Save the city for offices: Melbourne’s Lord Mayor
An $8.5 billion surge in developments and deals along Collins Street in the past three years has cemented the address as Melbourne’s premier business boulevard.
But, for Lord Mayor Robert Doyle, it also underscores what is at stake if the development pendulum swings any further in favour of residential towers, which are already threatening to crowd out much-needed commercial development.
Cr Doyle is now pushing for greater controls to ensure commercial space – such as that seen along Collins Street – is not sacrificed for the faster development profits in high-residential towers.
Already, the world’s most liveable city is becoming a victim of its own success. The pace of residential development was once on par with commercial building. Now the ratio of residential development to commercial is approaching five times.
The city’s lord mayor sounded a warning at the launch of developer Mirvac’s latest $750 million office project on Collins Street on Monday.

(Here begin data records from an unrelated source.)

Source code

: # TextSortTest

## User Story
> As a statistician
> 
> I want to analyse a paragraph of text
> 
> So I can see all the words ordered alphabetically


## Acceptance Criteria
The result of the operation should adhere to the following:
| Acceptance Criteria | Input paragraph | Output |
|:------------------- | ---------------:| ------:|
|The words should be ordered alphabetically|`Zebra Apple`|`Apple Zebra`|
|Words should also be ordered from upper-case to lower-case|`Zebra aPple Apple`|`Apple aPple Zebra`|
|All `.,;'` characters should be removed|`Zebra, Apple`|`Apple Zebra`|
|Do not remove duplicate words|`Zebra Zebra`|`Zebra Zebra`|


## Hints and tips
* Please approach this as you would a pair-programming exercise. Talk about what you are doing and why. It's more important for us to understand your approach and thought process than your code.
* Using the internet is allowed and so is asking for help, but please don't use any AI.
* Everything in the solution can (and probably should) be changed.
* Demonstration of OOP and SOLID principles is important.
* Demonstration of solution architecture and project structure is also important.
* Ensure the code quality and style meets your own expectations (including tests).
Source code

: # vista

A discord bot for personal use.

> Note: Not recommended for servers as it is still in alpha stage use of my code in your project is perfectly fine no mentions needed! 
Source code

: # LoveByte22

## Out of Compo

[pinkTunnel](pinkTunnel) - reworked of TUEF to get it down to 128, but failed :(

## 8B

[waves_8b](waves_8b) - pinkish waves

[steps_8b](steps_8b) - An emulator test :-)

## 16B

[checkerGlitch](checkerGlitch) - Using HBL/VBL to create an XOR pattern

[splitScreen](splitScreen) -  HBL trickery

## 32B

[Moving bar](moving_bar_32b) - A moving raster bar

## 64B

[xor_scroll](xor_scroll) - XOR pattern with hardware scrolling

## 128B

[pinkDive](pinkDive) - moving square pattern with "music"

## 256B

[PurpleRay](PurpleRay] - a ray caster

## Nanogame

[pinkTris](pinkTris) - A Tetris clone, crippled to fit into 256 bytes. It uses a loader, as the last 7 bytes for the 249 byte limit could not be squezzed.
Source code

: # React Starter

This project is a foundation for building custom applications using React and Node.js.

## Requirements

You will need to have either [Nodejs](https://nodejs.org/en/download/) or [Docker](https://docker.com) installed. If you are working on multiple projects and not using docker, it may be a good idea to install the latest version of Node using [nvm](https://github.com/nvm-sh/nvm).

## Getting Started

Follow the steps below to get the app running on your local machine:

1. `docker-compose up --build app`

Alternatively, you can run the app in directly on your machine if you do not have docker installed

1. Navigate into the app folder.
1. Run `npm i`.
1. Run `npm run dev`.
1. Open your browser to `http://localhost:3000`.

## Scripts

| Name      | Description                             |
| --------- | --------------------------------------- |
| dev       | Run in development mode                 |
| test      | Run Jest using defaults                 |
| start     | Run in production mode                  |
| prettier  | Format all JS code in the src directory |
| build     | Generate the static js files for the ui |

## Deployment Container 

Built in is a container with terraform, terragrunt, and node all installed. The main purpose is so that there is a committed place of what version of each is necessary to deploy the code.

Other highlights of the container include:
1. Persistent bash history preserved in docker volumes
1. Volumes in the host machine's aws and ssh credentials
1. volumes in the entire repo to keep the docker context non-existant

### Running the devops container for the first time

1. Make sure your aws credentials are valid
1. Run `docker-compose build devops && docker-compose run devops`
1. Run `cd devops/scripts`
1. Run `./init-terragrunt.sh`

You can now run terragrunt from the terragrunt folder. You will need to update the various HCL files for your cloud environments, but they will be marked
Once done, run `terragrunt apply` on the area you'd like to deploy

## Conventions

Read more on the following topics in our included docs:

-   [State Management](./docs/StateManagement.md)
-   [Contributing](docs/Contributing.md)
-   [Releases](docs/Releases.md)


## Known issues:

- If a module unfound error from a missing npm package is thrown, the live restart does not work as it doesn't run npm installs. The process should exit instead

The boulevard, which now extends into Dockland, is host to much of the city’s core business, Cr Doyle told the gathering.

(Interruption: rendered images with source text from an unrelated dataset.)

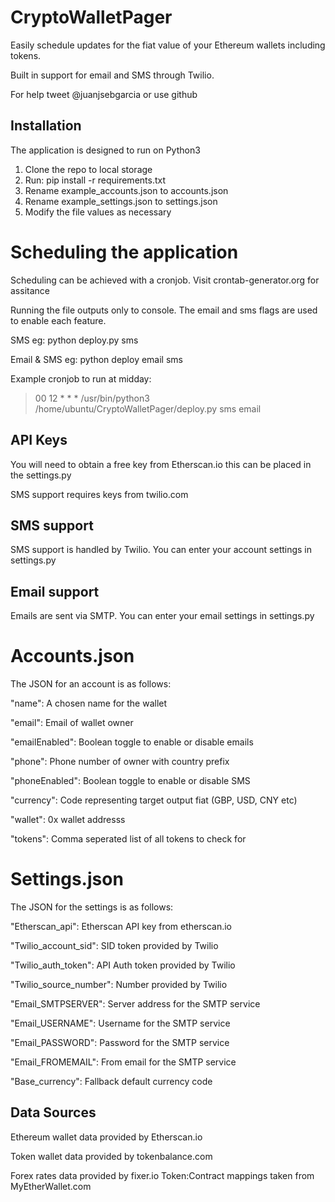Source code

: # CryptoWalletPager
Easily schedule updates for the fiat value of your Ethereum wallets including tokens.

Built in support for email and SMS through Twilio.

For help tweet @juanjsebgarcia or use github

## Installation
The application is designed to run on Python3
1. Clone the repo to local storage
2. Run: pip install -r requirements.txt
3. Rename example_accounts.json to accounts.json
4. Rename example_settings.json to settings.json
5. Modify the file values as necessary

# Scheduling the application
Scheduling can be achieved with a cronjob. Visit crontab-generator.org for assitance

Running the file outputs only to console. The email and sms flags are used to enable each feature.

SMS eg: python deploy.py sms

Email & SMS eg: python deploy email sms

Example cronjob to run at midday:
>00 12 * * * /usr/bin/python3 /home/ubuntu/CryptoWalletPager/deploy.py sms email

## API Keys
You will need to obtain a free key from Etherscan.io this can be placed in the settings.py

SMS support requires keys from twilio.com

## SMS support
SMS support is handled by Twilio. You can enter your account settings in settings.py

## Email support
Emails are sent via SMTP. You can enter your email settings in settings.py

# Accounts.json
The JSON for an account is as follows:

"name": A chosen name for the wallet

"email": Email of wallet owner

"emailEnabled": Boolean toggle to enable or disable emails

"phone": Phone number of owner with country prefix

"phoneEnabled": Boolean toggle to enable or disable SMS

"currency": Code representing target output fiat (GBP, USD, CNY etc)

"wallet": 0x wallet addresss

"tokens": Comma seperated list of all tokens to check for

# Settings.json

The JSON for the settings is as follows:

"Etherscan_api": Etherscan API key from etherscan.io

"Twilio_account_sid": SID token provided by Twilio

"Twilio_auth_token": API Auth token provided by Twilio

"Twilio_source_number": Number provided by Twilio

"Email_SMTPSERVER": Server address for the SMTP service

"Email_USERNAME": Username for the SMTP service

"Email_PASSWORD": Password for the SMTP service

"Email_FROMEMAIL": From email for the SMTP service

"Base_currency": Fallback default currency code

## Data Sources
Ethereum wallet data provided by Etherscan.io

Token wallet data provided by tokenbalance.com

Forex rates data provided by fixer.io
Token:Contract mappings taken from MyEtherWallet.com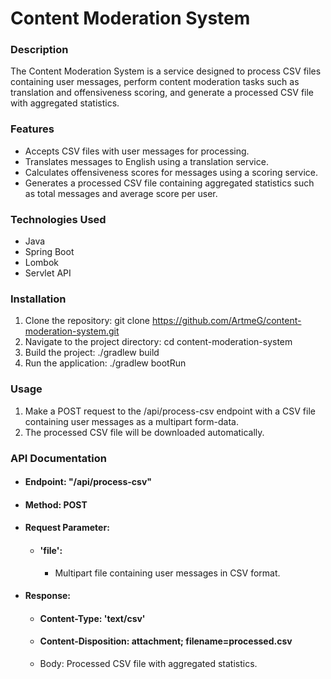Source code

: # Content Moderation System

### Description

The Content Moderation System is a service designed to process CSV files containing user 
messages, perform content moderation tasks such as translation and offensiveness scoring, and generate 
a processed CSV file with aggregated statistics.

### Features

* Accepts CSV files with user messages for processing.
* Translates messages to English using a translation service.
* Calculates offensiveness scores for messages using a scoring service.
* Generates a processed CSV file containing aggregated statistics such as total messages and average score per user.

### Technologies Used

* Java
* Spring Boot
* Lombok
* Servlet API

### Installation

1. Clone the repository: git clone https://github.com/ArtmeG/content-moderation-system.git
2. Navigate to the project directory: cd content-moderation-system
3. Build the project: ./gradlew build
4. Run the application: ./gradlew bootRun

### Usage

1. Make a POST request to the /api/process-csv endpoint with a CSV file containing user messages as a multipart form-data.
2. The processed CSV file will be downloaded automatically.


### API Documentation

* #### Endpoint: "/api/process-csv"
* #### Method: POST
* #### Request Parameter:
  * #### 'file': 
    * Multipart file containing user messages in CSV format.
* #### Response:
  * #### Content-Type: 'text/csv'
  * #### Content-Disposition: attachment; filename=processed.csv
  * Body: Processed CSV file with aggregated statistics.
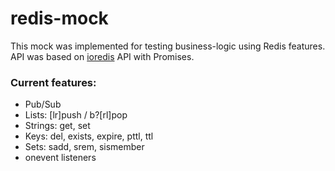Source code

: # redis-mock

This mock was implemented for testing business-logic using Redis features.  
API was based on [ioredis](https://github.com/luin/ioredis) API with Promises.

### Current features:
* Pub/Sub
* Lists: [lr]push / b?[rl]pop
* Strings: get, set
* Keys: del, exists, expire, pttl, ttl
* Sets: sadd, srem, sismember
* onevent listeners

Around it in central Melbourne around 5000 to 6000 apartments are being built annually.
Warning of shortfall
Jobs growth has been just as buoyant, and will require as much as 2.5 million square metres of office space over the next seven years. Yet only 1 to 1.5 million sq m of commercial space is in the pipeline.

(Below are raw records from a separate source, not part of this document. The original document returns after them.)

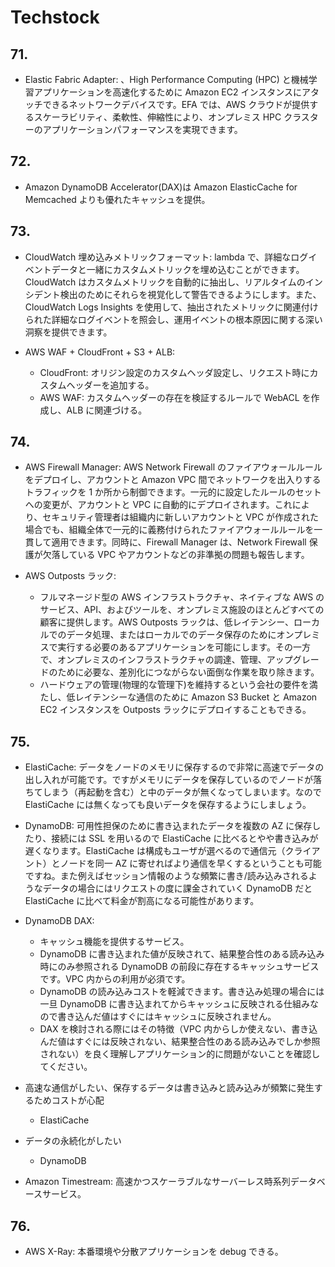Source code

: # Techstock

## 71.

- Elastic Fabric Adapter: 、High Performance Computing (HPC) と機械学習アプリケーションを高速化するために Amazon EC2 インスタンスにアタッチできるネットワークデバイスです。EFA では、AWS クラウドが提供するスケーラビリティ、柔軟性、伸縮性により、オンプレミス HPC クラスターのアプリケーションパフォーマンスを実現できます。

## 72.

- Amazon DynamoDB Accelerator(DAX)は Amazon ElasticCache for Memcached よりも優れたキャッシュを提供。

## 73.

- CloudWatch 埋め込みメトリックフォーマット: lambda で、詳細なログイベントデータと一緒にカスタムメトリックを埋め込むことができます。CloudWatch はカスタムメトリックを自動的に抽出し、リアルタイムのインシデント検出のためにそれらを視覚化して警告できるようにします。また、CloudWatch Logs Insights を使用して、抽出されたメトリックに関連付けられた詳細なログイベントを照会し、運用イベントの根本原因に関する深い洞察を提供できます。

- AWS WAF + CloudFront + S3 + ALB:
  - CloudFront: オリジン設定のカスタムヘッダ設定し、リクエスト時にカスタムヘッダーを追加する。
  - AWS WAF: カスタムヘッダーの存在を検証するルールで WebACL を作成し、ALB に関連づける。

## 74.

- AWS Firewall Manager: AWS Network Firewall のファイアウォールルールをデプロイし、アカウントと Amazon VPC 間でネットワークを出入りするトラフィックを 1 か所から制御できます。一元的に設定したルールのセットへの変更が、アカウントと VPC に自動的にデプロイされます。これにより、セキュリティ管理者は組織内に新しいアカウントと VPC が作成された場合でも、組織全体で一元的に義務付けられたファイアウォールルールを一貫して適用できます。同時に、Firewall Manager は、Network Firewall 保護が欠落している VPC やアカウントなどの非準拠の問題も報告します。

- AWS Outposts ラック:
  - フルマネージド型の AWS インフラストラクチャ、ネイティブな AWS のサービス、API、およびツールを、オンプレミス施設のほとんどすべての顧客に提供します。AWS Outposts ラックは、低レイテンシー、ローカルでのデータ処理、またはローカルでのデータ保存のためにオンプレミスで実行する必要のあるアプリケーションを可能にします。その一方で、オンプレミスのインフラストラクチャの調達、管理、アップグレードのために必要な、差別化につながらない面倒な作業を取り除きます。
  - ハードウェアの管理(物理的な管理下)を維持するという会社の要件を満たし、低レイテンシーな通信のために Amazon S3 Bucket と Amazon EC2 インスタンスを Outposts ラックにデプロイすることもできる。

## 75.

- ElastiCache: データをノードのメモリに保存するので非常に高速でデータの出し入れが可能です。ですがメモリにデータを保存しているのでノードが落ちてしまう（再起動を含む）と中のデータが無くなってしまいます。なので ElastiCache には無くなっても良いデータを保存するようにしましょう。
- DynamoDB: 可用性担保のために書き込まれたデータを複数の AZ に保存したり、接続には SSL を用いるので ElastiCache に比べるとやや書き込みが遅くなります。ElastiCache は構成もユーザが選べるので通信元（クライアント）とノードを同一 AZ に寄せればより通信を早くするということも可能ですね。また例えばセッション情報のような頻繁に書き/読み込みされるようなデータの場合にはリクエストの度に課金されていく DynamoDB だと ElastiCache に比べて料金が割高になる可能性があります。
- DynamoDB DAX:

  - キャッシュ機能を提供するサービス。
  - DynamoDB に書き込まれた値が反映されて、結果整合性のある読み込み時にのみ参照される DynamoDB の前段に存在するキャッシュサービスです。VPC 内からの利用が必須です。
  - DynamoDB の読み込みコストを軽減できます。書き込み処理の場合には一旦 DynamoDB に書き込まれてからキャッシュに反映される仕組みなので書き込んだ値はすぐにはキャッシュに反映されません。
  - DAX を検討される際にはその特徴（VPC 内からしか使えない、書き込んだ値はすぐには反映されない、結果整合性のある読み込みでしか参照されない）を良く理解しアプリケーション的に問題がないことを確認してください。

- 高速な通信がしたい、保存するデータは書き込みと読み込みが頻繁に発生するためコストが心配
  - ElastiCache
- データの永続化がしたい

  - DynamoDB

- Amazon Timestream: 高速かつスケーラブルなサーバーレス時系列データベースサービス。

## 76.

- AWS X-Ray: 本番環境や分散アプリケーションを debug できる。
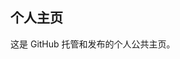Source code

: ## 个人主页

这是 GitHub 托管和发布的个人公共主页。


<!-- Security scan triggered at 2025-09-02 14:24:48 -->

<!-- Security scan triggered at 2025-09-02 15:26:42 -->

<!-- Security scan triggered at 2025-09-02 15:26:56 -->

<!-- Security scan triggered at 2025-09-02 15:27:36 -->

“It’s very important that we keep a focus on the fact that the business of the city is business,” Cr Doyle said.
”I don’t want to start seeing a shortfall as residential overtakes commercial.”
Cr Doyle is calling for a reconsideration of the way planning rules are applied. One option could be for requirements for commercial towers – heights, separation and setbacks – to be less onerous with a stipulation the site could not be converted later into residential use.
“It’s one way to rebalance, if you have different rules for commercial buildings from residential buildings,” Cr Doyle told The Australian Financial Review.
“We’ve got to be looking at it now. We can’t just let it run.”
Sydney is facing a similar dilemma and is moving to redress the balance. Under draft plans the city will require all new developments over 55 metres to be at least half commercial.
Redevelopments of existing office towers will be limited to 50 per cent residential. Over the past four years development approvals in central Sydney have been on average two-thirds residential and one-third non-residential.
Mirvac chief executive Susan Lloyd-Hurwitz also recognises the quandary Melbourne and Sydney face.
“Every city needs a balance,” she said on Monday.
“Liveable cities are 24-hour, seven-day cities. The old days of having a CBD empty out over the weekend are gone.
“Melbourne has been at the forefront of that. All of that very fine-grain development that has happened with the micro-bars, that really activated laneways and transformed Melbourne.
“There needs to be a balance. You can’t have a totally residential city, you can’t have a totally commercial CBD.”